The Sun switched allegiance to the Tories moments after Gordon Brown delivered his speech to the Labour party conference last year. Its support has not prompted an outpouring of support for David Cameron, whose lead in the polls remains slim.

“The Times has not endorsed the Conservative party at a general election for 18 years,” the Times leader reads.

“For far too much of that time, the Conservative party turned inward and vacated the ground on which British electoral victory is won – a commitment to the prosperity and liberty fostered in a free-market economy and a sense of justice in an open and tolerant society.”

It goes on: “Labour is tired, defensive and ruinously reliant on higher government spending. David Cameron has shown the fortitude, judgment and character to lead this country back to a healthier, stronger future.
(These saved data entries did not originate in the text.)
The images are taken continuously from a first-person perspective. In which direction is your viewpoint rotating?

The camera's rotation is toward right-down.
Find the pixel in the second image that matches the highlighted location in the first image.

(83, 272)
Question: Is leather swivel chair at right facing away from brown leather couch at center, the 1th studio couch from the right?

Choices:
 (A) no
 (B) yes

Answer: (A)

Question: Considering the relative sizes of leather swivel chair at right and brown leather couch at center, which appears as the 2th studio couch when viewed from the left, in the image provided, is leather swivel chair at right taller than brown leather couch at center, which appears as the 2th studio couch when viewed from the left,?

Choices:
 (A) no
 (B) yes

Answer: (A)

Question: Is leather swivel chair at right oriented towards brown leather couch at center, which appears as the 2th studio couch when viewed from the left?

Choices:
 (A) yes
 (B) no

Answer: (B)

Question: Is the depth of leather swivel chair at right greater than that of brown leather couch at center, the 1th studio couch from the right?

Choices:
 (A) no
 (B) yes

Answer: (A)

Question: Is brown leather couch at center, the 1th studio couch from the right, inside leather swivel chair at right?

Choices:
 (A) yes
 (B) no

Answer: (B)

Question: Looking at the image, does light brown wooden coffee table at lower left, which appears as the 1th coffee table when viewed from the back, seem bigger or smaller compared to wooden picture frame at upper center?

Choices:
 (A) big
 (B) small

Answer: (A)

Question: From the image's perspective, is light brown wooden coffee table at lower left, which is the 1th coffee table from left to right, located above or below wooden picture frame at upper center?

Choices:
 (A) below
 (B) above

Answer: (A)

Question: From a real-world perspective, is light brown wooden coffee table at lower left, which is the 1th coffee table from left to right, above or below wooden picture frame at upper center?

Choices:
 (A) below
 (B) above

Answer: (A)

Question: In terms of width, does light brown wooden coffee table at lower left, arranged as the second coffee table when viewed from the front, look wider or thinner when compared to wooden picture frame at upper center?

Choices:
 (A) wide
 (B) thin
“It is time, once again, to vote Conservative.”

But media commentators will pay far more attention to the judgement of the Guardian, which would have been far more likely to support Labour.

The paper was considered a cheerleader from Gordon Brown while he was chancellor. Its decision to back the Liberal Democrats will cause deep concern Labour’s campaign team.

“If the Guardian had a vote in the 2010 general election it would be cast enthusiastically for the Liberal Democrats,” the paper’s leader reads.

“It would be cast in the knowledge that not all the consequences are predictable, and that some in particular should be avoided. The vote would be cast with some important reservations and frustrations. Yet it would be cast for one great reason of principle above all.

“The election presents the British people with a huge opportunity: the reform of the electoral system itself.”

The paper cites Labour’s achievements, such as public service funding, the minimum wage, civil partnerships and the extension of protections for minority groups.

But it harshly criticises the government’s record on civil liberties and foreign policy.

“There is little doubt that in many areas of policy and tone, the Liberal Democrats have for some time most closely matched our own priorities and instincts,” it reads.

“Trapped in the arid, name-calling two-party politics of the House of Commons, Nick Clegg has seldom had the chance to shine. Released into the daylight of equal debate, he has given the other two parties the fright of their lives.

“A newspaper that is proudly rooted in the liberal as well as the labour tradition – and whose advocacy of constitutional reform stretches back to the debates of 1831-32 – cannot ignore such a record. If not now, when? The answer is clear and proud. Now.”

This weekend will see frantic last minute campaigning by all three party leaders, with many analysts predicting that voters will cement their intentions over the bank holiday.